- INPUT FOR THIS TASK:
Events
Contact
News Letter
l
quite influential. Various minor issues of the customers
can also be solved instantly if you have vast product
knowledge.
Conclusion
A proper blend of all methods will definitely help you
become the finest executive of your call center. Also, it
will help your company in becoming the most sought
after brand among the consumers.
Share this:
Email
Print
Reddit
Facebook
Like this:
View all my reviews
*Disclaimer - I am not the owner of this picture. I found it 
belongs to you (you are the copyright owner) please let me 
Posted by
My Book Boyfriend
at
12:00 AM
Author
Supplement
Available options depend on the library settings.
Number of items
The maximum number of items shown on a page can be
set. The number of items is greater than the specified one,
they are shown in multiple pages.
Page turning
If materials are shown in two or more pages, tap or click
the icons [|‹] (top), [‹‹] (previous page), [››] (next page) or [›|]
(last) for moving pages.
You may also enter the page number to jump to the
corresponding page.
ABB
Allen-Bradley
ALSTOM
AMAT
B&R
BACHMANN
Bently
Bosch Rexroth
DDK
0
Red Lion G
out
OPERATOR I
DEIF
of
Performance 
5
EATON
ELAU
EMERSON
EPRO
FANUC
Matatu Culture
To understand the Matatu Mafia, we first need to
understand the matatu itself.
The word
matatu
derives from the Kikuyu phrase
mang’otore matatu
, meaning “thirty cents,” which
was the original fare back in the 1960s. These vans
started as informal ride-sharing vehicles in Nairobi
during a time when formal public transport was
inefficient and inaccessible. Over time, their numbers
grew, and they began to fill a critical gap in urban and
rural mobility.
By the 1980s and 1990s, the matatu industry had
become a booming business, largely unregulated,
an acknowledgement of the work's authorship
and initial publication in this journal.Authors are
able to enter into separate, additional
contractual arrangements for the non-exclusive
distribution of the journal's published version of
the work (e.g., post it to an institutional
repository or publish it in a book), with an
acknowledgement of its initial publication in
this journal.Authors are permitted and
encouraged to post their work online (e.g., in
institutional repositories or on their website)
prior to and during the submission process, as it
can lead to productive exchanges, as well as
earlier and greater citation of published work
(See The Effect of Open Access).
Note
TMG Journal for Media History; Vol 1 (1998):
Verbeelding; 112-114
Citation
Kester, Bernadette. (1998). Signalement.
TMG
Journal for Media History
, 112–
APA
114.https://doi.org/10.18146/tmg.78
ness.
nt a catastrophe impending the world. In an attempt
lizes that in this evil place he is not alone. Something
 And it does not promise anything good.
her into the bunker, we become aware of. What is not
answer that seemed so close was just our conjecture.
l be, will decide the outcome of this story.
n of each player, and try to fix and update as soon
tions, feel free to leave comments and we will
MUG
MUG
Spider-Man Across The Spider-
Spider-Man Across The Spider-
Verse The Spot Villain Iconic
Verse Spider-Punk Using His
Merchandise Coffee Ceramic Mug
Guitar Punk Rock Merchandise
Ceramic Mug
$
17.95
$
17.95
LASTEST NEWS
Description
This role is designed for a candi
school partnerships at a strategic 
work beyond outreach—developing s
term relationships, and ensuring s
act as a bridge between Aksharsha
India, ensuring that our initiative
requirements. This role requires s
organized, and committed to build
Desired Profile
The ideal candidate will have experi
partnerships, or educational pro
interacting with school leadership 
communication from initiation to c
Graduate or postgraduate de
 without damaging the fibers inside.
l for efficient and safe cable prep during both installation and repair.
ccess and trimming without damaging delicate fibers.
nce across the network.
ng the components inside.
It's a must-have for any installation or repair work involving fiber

- EXERCISE PROMPT:
Pull out every line in the records that contains the string "into", treating uppercase and lowercase as different.

- TASK SOLUTION:
able to enter into separate, additional
her into the bunker, we become aware of. What is not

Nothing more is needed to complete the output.